Key finding Splitting into 6 stems vs 4 stems increases reconstruction error by 1.2 dB (-21.6 dB for 4-stem vs -22.8 dB for 6-stem relative to original)

Methodology

Each mixture in the MUSDB18-7s test set was separated into stems, which were then summed back together. The sum was compared to the original mixture using three metrics:

  • Mean squared error (MSE): direct amplitude difference between original and reconstruction
  • Pearson correlation: captures temporal synchrony and shape fidelity between original and reconstruction
  • dB difference: the reconstruction error expressed as a level relative to the original signal, in dB

Separation modes tested:

  • 2-stem: vocals and accompaniment (accompaniment = drums + bass + other summed from a 4-stem run)
  • 4-stem: vocals, drums, bass, other using htdemucs_ft
  • 6-stem: vocals, drums, bass, guitar, piano, other using htdemucs_6s

Device: Apple M4 MPS. Dataset: MUSDB18-7s (50 test tracks).

What these numbers tell you

A perfect reconstruction would have MSE = 0, correlation = 1.0, and dB difference of -infinity (no difference signal at all). Real-world reconstruction is imperfect because the separation model introduces filter ringing, bleed, and frequency masking artefacts that don’t cancel when stems are summed.

§ Provided data:
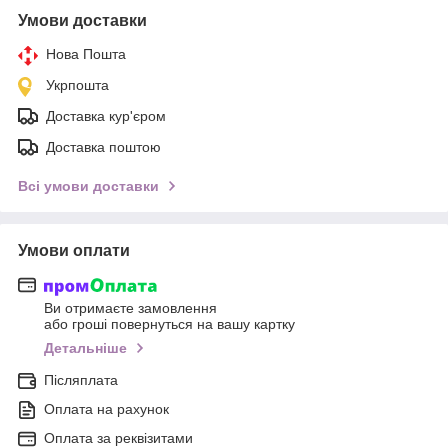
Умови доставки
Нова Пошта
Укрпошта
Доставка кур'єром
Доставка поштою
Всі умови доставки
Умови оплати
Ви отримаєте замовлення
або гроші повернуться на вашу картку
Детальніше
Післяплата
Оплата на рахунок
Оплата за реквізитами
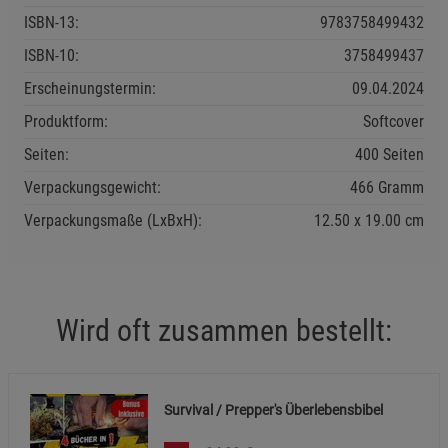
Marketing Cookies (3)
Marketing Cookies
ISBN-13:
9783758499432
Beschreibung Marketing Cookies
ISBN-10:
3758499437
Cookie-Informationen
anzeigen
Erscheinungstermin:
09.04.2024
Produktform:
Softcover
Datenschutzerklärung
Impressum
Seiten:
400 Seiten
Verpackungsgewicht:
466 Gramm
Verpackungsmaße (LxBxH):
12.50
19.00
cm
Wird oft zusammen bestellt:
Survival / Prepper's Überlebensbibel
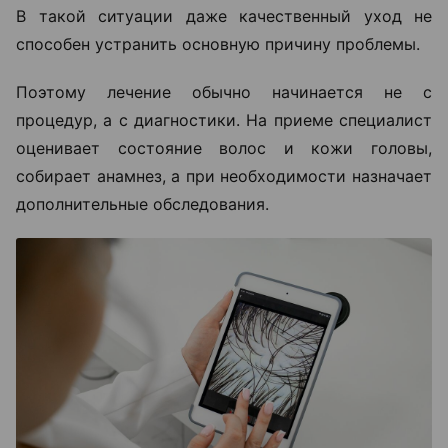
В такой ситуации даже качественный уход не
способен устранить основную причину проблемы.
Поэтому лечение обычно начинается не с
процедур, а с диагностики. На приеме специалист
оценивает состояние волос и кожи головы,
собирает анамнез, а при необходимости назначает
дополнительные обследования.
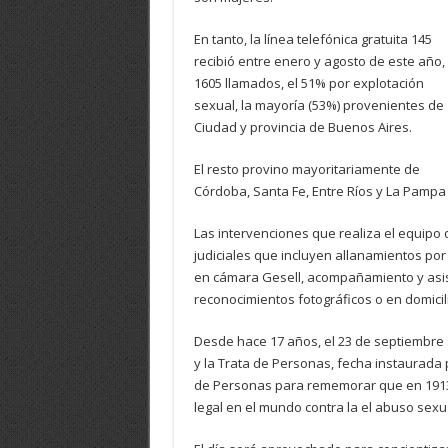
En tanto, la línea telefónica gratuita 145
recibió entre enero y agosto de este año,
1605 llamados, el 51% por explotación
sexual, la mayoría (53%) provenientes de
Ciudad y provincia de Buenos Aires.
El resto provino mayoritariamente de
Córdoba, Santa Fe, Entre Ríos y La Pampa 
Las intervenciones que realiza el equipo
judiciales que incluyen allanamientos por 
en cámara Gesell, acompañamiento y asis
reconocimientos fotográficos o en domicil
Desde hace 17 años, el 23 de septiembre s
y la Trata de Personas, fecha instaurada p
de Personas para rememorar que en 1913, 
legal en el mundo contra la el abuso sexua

§ Problem to work on:
Continue the stem-separation reconstruction write-up from the point where it stops.

§ Response below:
The practical implication: if you separate a track and then re-mix the stems at equal volume, the result will not be bit-identical to the original mix. The dB difference number shows how audible that difference is in principle.

Reconstruction Metrics by Stem Count

Lower MSE = better. Higher correlation = better. More negative dB difference = better (difference signal is quieter relative to original).

Mode Tracks Mean MSE Correlation (r) Difference (dB)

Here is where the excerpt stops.